4. That They Don't Know What They Want

Nope. There is literally no better way of knowing what you want than being single. “You are able to learn who you are as an individual, and not as a couple " psychologist Dr. Nikki Martinez tells Bustle." This is an important differentiation. Who we are alone, as a unique human being on our own, is often very different than what we become, or what we allow ourselves to be in a relationship. This is your time to get a firm sense of self, and to promise yourself to never forget it, or let go of it, no matter who you are or are not with."

I love being in a relationship because I love my girlfriend, but it also means that my needs and time are now informed by her needs and time — they all get jumbled up together. It's worth it because I'm in a great relationship, but it wouldn't be worth it for wrong one.

5. That Their Priorities Are Wrong

No, just because you're single doesn't mean you're a workaholic or obsessed with partying.
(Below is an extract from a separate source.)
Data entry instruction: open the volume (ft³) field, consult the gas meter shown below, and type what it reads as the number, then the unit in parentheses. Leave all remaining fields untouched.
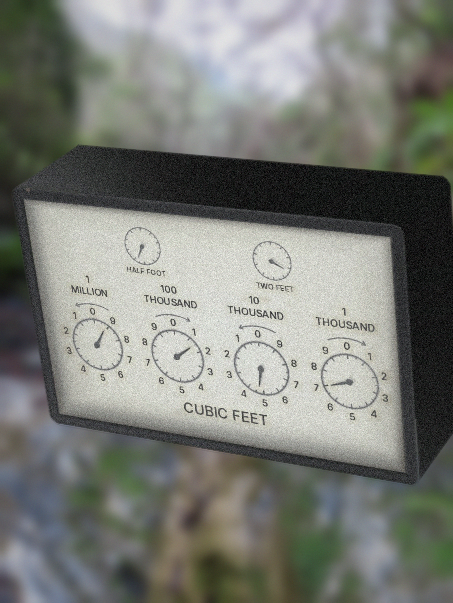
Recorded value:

It just means that you're single. It's not a reflection on your priorities, but even if it is — who cares? Your priorities are yours to have, not for other to dictate.

6. That Kids Are Out Of The Question

A lot of people link being single and being childless, which is ridiculous. There's adoption, there are sperm donors — and those things don't need to be looked at as last resorts. If you want a kid, you can have one, single or not single.

7. That They Are Unhappy

Bottom line? Being single is not sad Valentine's Days and lonely takeout for one every night. So let's stop acting like it's something to be pitied or patronized and let's start admitting that you can be happy and fulfilled and totally owning it on your own — and that so many single people already are.